Fiquei em silêncio por um tempo, mas logo decidi responder.

—Achei que seria uma coisa interessante para colocar no currículo — admiti.

—Já terminou a faculdade?

—Há dois anos, mas ainda não consegui emprego na área em que me formei. — Encolhi os ombros.

—Em que área você se formou?

—Zoologia.

Bruno virou seu rosto em minha direção e ficou me encarando por tanto tempo que tive medo dele perder o controle do veículo e bater em alguma árvore na beira da estrada.

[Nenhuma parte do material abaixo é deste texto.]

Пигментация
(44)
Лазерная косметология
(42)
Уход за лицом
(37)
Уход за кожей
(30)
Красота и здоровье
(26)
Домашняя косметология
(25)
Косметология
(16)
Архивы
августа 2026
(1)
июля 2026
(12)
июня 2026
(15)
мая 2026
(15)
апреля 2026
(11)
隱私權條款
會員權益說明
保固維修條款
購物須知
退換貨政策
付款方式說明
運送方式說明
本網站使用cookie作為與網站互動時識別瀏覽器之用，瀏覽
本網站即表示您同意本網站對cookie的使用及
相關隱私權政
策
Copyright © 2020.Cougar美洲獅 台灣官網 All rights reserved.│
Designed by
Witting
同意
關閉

—Está falando sério? — perguntou incrédulo. — Quantos anos você tem?

—Quem está fazendo perguntas irrelevantes agora? — retruquei, aproveitando a oportunidade.

O homem suspirou e voltou sua atenção para a estrada.

—Vinte e cinco. — Me encolhi no banho do carro, me sentindo um pouco envergonhada por revelar a minha idade.

—Não pensei que tinha tudo isso. — Ele suspirou, um tanto aliviado. — Sou sete anos mais velho.

—Por que está comparando nossas idades?

—Apenas comentei. — Bruno deu de ombros e tensionou seu maxilar. Ele não parecia muito disposto a continuar o assunto, então resolvi ficar quieta e deixar que o homem se concentrasse na estrada.